Destino

A Cortázar

«Una vida más tarde comprenderemos
que la vida perdimos sólo por miedo»
Juan Pablo Silvestre

Luisa jamás comprendió por qué murió. Mientras la piedra enorme del molino, ciega sobre su eje eterno, continuaba el peregrinaje circular hacia ninguna parte, sus ojos perdieron el brillo contemplando el brazo con fijación desamparada. La tarde anterior, el sol, como una luciérnaga breve en un pozo muy hondo, había brillado en esos mismos ojos. Sentadas en la terraza de su casa, Luisa y su amiga Lucía charlaban. Hablaron del amor, del sexo, de la vida futura. Y reían, ¡por Dios, cómo reían!

—¿Sabes? —dijo Lucía—. Decidí que iré esta noche a que la vieja me lea la mano.

El gesto de sorpresa en la cara de Luisa no fue tal para Lucía.

—Esa vieja loca no hará que él se fije en ti.

—Pero puede decirme si algún día él lo hará. ¿Por qué no vienes conmigo?

Una mueca de incredulidad se dibujó rápidamente en su rostro: «Yo no creo en esas cosas».

— Claro que no... —concedió Lucía—. Pero ¿no sientes curiosidad? Dicen que, desde antes de tu nacimiento, tu vida está escrita ahí, en las líneas de tu mano.

Callaron. Al caer la noche también, una junto a la otra, callaban mientras la vieja sobaba la mano izquierda de Lucía. La contempló profundamente y cerró los ojos: habló largo rato, sobre la vida, el amor, la salud, el dinero. Luisa se estremecía con cada verdad que la vieja decía sobre su amiga. Cosas íntimas, secretos entre ellas: todo lo veía. Cuando la vieja terminó con Lucía, Luisa tuvo el presagio de que su vida cambiaría. La gitana le tomó la mano izquierda, cerró sus labios con fuerza y permaneció en silencio largo rato. Luego la miró a los ojos, con lástima.

—Pero tú no crees en esto, mi niña...

—¿Qué es lo que vio, señora? —reclamó Luisa, con voz quebrada.

La angustia magnificó una pausa breve hasta hacerla parecer infinita.

—Es mejor que te vayas y te olvides de todo —dijo la anciana, sabiendo que no lo haría.

—Dígamelo de una vez, por Dios —suplicó.

La vieja cerró los ojos tristes, agitada. La palma de su mano, seca como la cáscara fina de una cebolla, apenas rozaba la mano sudorosa de Luisa.

—Sucederá muy pronto, mi niña. Está escrito aquí, desde el primer día.

Silencio. Una lágrima cayó sobre la mano desnuda y palpitante, abierta hacia el cielo.

—Dígame cuándo —insistió Luisa, y otra lágrima cayó sobre su mano cuando escuchó la respuesta—. ¿Qué puedo hacer para evitarlo, vieja?

—Destrózala si quieres vivir. Mientras la mano exista, tu suerte está echada.

La piedra giraba, lenta como el mundo, frente a sus ojos marchitos y sus labios pálidos. Esa mañana el sol había calentado esos labios, camino a la iglesia. El andar le dio tiempo para pensar en su marido, en su hija pequeña, en los otros hijos que quería traer al mundo, en los nietos que deseaba ver jugando a su alrededor.

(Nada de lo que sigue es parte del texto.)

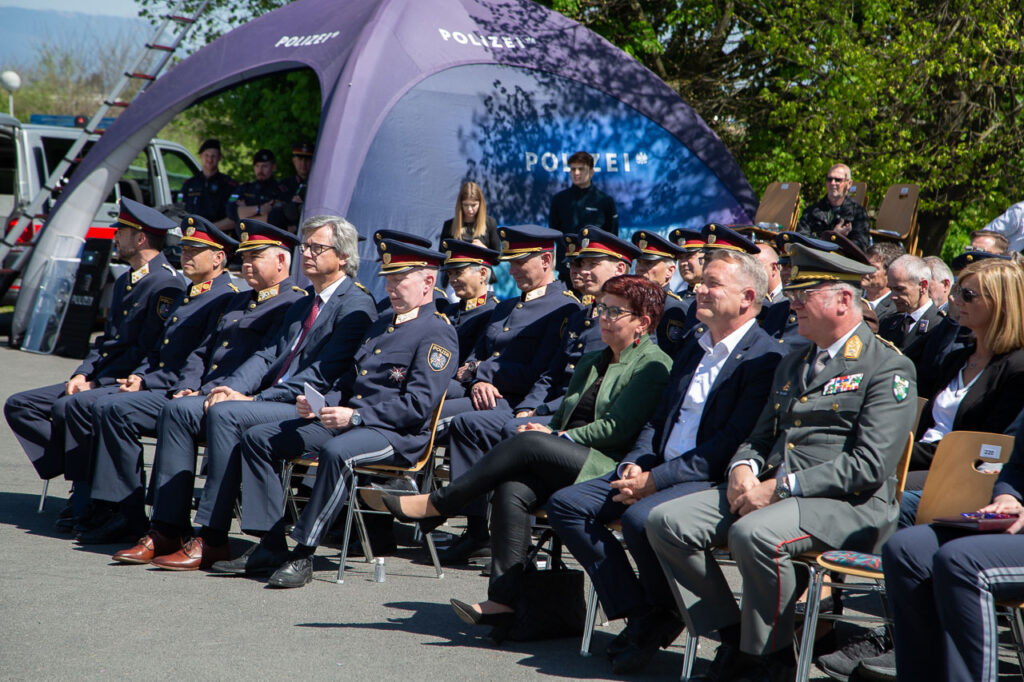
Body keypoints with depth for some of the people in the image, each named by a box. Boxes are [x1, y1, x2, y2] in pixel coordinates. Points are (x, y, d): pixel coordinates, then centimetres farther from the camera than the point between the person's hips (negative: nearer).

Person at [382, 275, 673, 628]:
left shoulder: (653, 365, -1)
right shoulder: (591, 362, 26)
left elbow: (618, 428, -10)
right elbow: (562, 415, 26)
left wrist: (558, 438, -9)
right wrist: (548, 432, 3)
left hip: (608, 467, -7)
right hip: (562, 465, 7)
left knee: (528, 442, -27)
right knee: (512, 490, -24)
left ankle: (436, 505, -18)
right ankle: (503, 601, -31)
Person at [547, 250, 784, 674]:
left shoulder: (764, 359, -10)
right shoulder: (692, 351, 20)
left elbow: (732, 443, -18)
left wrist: (656, 480, -20)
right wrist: (635, 464, -1)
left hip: (711, 479, -9)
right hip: (658, 471, 9)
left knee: (640, 518, -35)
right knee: (565, 505, -6)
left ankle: (663, 615, -7)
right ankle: (639, 614, -9)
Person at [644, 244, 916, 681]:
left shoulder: (888, 368, -4)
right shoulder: (792, 365, 23)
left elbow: (868, 467, -14)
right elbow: (760, 438, 25)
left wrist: (780, 488, -17)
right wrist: (743, 469, 0)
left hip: (848, 506, -8)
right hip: (768, 491, 8)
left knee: (754, 534, -36)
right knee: (666, 521, -8)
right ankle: (733, 638, -1)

Sintió que la vida se le iba del pecho. No llegó a la iglesia. El molino que encontró en el camino, aleteando frente a ella, era igual a la imagen de su sueño: las aspas, blancas; la puerta, abierta; la rueda, inmensa, girando perezosa sobre los granos; el interior, vacío; el sol, derramándose entre las rajas del techo.

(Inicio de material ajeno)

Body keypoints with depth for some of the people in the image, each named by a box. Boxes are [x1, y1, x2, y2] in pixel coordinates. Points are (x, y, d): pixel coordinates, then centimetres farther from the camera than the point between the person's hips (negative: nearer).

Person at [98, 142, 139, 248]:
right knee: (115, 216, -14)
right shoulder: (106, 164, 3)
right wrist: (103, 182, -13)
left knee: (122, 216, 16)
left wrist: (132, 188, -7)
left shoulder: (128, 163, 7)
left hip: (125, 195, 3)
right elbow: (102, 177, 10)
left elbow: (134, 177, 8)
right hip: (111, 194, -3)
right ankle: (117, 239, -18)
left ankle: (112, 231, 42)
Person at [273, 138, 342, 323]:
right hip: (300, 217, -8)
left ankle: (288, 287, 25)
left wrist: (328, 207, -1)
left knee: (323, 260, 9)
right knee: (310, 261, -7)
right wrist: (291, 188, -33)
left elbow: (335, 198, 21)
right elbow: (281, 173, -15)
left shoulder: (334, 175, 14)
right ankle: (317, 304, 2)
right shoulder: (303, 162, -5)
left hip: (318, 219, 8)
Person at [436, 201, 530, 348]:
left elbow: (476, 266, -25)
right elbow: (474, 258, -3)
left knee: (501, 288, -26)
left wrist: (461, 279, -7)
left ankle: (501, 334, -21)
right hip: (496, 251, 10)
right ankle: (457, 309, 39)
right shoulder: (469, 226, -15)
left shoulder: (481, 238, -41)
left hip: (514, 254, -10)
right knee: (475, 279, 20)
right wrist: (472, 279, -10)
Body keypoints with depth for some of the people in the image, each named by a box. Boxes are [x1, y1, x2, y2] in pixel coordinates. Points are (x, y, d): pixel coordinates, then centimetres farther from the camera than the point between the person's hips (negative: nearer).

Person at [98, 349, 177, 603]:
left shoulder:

Contempló el inmutable girar de la piedra durante una hora. Nadie oyó su grito cuando introdujo la mano. El miembro desapareció al instante en una fina pasta roja untada contra la laja. Paralizada por el dolor, Luisa cayó de espaldas, con el muñón hacia el cielo como una rama muerta. Con los ojos fijos en el remo amputado, se desangró hasta morir sin comprender lo que pasaba. Ciega ante la agonía, la piedra del molino siguió girando toda la tarde, emulando la persistencia del viento de verano. El crepúsculo se consumió impávido, ajeno al espectáculo triste del cuerpo tieso con la mano izquierda intacta y el brazo derecho truncado y enhiesto.